Movie #138 2020: How To Train Your Dragon (2010)

How To Train Your Dragon is one of those strange anomalies within the echelon of Dreamworks, as it remains one of few feature length animated films from the box office giant that is generally positively received by most people. Needless to say, I was expecting great things as a result of this fact.

Its plot follows the outline that you’d expect: a young man trains a dragon. Exactly what it says on the tin. Of course, there are other small facets to the story, such as the fact that the characters are all Vikings who pride themselves on being able to fight the dragons, and the idea that the main character’s Father is deeply disappointed that his son refuses to do so.

For a plot that is seemingly so simple and predictable, it’s actually still really cute. It’s difficult to articulate why this movie stands above a lot of other Dreamworks animations, but if I were to hazard a guess, it’s because there’s dragons. Put dragons in anything and it’ll be a success, right?

Rather upsettingly, I didn’t find Dragon as funny as most other animated films. Freshman Dreamworks animation Shrek, for instance, is renowned for being one of the funniest animations of all time, and this one doesn’t quite hold up to that standard. Why? There are just barely any jokes! There’s some real comedy heft within this cast, with the likes of Jonah Hill and Kristen Wiig voicing, so why not use them?

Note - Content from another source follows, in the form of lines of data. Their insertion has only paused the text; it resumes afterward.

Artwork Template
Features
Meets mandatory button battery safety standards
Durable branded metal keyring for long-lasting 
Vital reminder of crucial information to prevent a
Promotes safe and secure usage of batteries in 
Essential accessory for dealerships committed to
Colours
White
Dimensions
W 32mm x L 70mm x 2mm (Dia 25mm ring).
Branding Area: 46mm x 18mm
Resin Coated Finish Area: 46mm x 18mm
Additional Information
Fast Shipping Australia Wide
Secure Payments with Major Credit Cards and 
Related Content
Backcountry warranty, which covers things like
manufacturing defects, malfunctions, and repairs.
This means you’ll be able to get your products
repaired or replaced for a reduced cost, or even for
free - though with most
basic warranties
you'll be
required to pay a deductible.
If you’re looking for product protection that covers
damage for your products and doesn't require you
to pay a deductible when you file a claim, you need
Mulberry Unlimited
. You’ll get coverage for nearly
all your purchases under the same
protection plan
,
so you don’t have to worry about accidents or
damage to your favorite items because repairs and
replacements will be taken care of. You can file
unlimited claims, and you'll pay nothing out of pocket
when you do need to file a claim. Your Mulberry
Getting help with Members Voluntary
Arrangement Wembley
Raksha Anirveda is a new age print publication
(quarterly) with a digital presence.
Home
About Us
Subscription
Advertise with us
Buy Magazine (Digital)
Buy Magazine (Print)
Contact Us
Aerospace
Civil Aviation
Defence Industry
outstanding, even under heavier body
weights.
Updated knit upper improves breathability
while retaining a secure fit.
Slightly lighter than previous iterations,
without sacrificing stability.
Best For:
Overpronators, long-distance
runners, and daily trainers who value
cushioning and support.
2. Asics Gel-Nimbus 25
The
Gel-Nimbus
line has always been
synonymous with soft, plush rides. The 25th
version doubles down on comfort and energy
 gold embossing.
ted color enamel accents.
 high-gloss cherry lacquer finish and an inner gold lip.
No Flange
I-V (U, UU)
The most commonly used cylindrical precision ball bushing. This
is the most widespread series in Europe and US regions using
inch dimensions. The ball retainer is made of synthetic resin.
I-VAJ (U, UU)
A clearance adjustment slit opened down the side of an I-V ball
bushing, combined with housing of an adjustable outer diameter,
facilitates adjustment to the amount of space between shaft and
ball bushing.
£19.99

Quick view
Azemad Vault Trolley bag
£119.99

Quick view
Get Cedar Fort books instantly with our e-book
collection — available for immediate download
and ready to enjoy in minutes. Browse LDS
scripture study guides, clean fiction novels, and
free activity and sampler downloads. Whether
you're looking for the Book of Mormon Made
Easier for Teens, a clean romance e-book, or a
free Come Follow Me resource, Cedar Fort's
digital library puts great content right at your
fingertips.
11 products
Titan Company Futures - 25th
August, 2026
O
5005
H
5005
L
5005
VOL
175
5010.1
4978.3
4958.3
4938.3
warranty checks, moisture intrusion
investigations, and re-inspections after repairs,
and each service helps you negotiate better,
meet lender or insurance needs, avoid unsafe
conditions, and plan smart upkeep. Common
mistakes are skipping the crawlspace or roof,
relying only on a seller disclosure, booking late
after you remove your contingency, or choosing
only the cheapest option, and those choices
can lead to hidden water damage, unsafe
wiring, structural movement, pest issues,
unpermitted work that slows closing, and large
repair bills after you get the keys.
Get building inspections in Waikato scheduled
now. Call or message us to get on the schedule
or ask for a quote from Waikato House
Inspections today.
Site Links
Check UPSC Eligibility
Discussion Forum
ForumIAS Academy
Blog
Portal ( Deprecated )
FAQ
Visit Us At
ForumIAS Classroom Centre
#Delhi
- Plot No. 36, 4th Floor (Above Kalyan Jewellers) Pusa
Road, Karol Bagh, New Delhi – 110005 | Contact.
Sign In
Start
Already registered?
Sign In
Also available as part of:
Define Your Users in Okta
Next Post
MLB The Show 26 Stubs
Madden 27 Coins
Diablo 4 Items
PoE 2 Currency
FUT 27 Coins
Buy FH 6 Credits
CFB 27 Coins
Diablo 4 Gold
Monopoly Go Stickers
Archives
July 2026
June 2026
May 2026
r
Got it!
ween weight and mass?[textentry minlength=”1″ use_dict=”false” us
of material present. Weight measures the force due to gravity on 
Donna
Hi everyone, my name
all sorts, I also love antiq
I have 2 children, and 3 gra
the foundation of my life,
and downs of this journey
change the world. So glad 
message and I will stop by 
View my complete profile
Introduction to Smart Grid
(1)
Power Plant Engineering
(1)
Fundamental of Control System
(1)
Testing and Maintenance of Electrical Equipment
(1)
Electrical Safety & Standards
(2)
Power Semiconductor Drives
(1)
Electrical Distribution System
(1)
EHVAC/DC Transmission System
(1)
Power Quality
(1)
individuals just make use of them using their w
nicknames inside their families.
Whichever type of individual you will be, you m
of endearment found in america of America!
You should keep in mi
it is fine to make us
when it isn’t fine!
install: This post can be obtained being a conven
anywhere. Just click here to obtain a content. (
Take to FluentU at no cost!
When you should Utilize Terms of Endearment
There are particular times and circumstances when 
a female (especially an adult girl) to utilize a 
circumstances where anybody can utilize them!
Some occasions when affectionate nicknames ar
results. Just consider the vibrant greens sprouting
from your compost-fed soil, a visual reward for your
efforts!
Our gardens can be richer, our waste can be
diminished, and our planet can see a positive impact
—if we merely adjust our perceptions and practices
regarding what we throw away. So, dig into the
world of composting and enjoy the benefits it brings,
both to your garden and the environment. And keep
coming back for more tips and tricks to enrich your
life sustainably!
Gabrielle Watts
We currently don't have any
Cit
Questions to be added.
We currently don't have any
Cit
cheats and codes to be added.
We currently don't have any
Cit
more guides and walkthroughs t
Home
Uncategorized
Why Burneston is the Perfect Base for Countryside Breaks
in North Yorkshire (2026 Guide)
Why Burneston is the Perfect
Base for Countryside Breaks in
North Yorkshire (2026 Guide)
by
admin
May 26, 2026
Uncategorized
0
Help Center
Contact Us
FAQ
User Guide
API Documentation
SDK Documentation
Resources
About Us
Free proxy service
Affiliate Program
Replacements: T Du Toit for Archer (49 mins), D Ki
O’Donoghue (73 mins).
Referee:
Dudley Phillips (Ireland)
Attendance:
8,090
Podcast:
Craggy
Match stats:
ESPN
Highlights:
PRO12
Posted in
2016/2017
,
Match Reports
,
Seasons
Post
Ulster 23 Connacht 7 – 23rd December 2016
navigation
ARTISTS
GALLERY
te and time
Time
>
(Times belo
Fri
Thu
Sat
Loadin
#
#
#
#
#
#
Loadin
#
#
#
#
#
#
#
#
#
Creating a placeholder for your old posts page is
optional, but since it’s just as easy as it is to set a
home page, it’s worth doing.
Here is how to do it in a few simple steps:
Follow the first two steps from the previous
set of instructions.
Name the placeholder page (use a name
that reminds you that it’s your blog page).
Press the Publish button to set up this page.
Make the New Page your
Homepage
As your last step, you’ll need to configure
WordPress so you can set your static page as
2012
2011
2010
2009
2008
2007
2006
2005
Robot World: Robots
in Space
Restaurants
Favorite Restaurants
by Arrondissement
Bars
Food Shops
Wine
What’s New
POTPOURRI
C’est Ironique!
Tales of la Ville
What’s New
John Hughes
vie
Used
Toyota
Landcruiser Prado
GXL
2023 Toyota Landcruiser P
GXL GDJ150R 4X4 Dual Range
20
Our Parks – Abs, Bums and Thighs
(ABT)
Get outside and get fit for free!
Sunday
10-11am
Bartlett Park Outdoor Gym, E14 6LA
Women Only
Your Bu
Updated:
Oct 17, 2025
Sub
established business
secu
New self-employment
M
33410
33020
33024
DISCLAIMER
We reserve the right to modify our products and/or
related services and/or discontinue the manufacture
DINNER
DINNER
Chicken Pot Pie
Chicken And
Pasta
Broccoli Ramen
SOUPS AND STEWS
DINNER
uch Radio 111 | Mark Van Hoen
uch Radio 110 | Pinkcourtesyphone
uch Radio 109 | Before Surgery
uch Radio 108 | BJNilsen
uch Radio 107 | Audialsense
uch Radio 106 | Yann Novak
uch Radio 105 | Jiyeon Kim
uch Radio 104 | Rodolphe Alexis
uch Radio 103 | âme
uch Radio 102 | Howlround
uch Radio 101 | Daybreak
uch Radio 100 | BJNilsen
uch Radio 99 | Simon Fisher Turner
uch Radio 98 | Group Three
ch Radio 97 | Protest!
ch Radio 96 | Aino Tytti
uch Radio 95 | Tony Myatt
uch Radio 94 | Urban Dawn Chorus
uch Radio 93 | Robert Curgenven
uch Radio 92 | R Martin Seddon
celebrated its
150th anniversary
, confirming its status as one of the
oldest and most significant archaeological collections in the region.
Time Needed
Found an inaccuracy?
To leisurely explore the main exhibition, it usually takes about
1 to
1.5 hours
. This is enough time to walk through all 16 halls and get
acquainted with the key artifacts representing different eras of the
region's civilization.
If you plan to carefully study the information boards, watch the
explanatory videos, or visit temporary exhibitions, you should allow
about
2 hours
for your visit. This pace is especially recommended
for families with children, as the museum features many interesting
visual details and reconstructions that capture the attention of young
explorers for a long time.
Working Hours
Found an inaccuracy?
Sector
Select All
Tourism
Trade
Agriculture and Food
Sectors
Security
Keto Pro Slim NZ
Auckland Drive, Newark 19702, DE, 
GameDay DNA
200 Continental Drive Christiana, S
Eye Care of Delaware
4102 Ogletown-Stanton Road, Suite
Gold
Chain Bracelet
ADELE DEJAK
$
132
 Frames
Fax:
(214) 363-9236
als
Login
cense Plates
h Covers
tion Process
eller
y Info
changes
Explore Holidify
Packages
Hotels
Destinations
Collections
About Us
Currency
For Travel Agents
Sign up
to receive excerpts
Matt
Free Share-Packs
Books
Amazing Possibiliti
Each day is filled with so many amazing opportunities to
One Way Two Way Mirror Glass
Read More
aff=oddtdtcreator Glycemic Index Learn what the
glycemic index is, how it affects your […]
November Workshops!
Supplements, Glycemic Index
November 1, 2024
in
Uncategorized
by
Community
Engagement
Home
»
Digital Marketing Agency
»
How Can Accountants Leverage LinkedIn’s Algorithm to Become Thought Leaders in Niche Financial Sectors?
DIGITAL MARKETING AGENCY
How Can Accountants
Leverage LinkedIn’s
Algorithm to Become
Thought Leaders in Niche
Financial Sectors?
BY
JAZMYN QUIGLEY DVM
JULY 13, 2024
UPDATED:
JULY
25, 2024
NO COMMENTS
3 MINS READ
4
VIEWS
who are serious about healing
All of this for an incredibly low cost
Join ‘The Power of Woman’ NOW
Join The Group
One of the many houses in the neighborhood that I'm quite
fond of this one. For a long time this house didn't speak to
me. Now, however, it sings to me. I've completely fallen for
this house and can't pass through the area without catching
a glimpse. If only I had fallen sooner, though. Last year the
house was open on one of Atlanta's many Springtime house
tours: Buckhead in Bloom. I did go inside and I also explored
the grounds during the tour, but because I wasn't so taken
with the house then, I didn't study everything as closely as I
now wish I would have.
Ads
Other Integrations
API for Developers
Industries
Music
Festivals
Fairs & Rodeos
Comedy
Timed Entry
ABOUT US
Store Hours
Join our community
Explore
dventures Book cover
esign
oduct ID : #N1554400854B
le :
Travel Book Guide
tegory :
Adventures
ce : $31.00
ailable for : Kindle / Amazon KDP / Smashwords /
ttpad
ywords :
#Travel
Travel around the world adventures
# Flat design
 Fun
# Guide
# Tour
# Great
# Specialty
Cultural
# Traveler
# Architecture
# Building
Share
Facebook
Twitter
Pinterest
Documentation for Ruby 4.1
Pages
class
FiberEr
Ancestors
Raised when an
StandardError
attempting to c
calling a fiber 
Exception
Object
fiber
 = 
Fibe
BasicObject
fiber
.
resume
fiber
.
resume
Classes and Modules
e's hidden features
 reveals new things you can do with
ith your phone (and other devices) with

Poor writing is sadly evident in other ways, too. The main character, Hiccup, proves to be possibly the most boring leading character in any animation I’ve ever encountered. There’s literally nothing interesting about the kid; he even looks average, with a small, skinny frame and pearly white skin. Even his haircut is boring – there are no distinct things about him whatsoever. I put both the comedy failures and the lack of interest in the main character down to poor script writing, but at least Toothless (the titular dragon in question) is excellent.

Where the script is Dragon‘s downfall, the animation is its upside. I could not fault a single second of it, and it stands side by side with any other animated film ten years since its release in terms of quality.

There is an obligatory “message” in here, maintaining the animated movie trope that all of them should have one. This time it was simple: appreciate differences, be kind to one another. A message that is important, and it’s necessary for young children to learn. That’s one box that the script ticks successfully, at least.

As you can probably tell by now, this wasn’t my favourite of all time. I’m still, as of yet, able to see why it receives such rave reviews. But it’s not offensive to the eye, and still something that will undoubtedly keep kids entertained. And remember: there’s dragons!

How To Train Your Dragon is available to stream on Netflix, Now TV and Sky Cinema in the UK.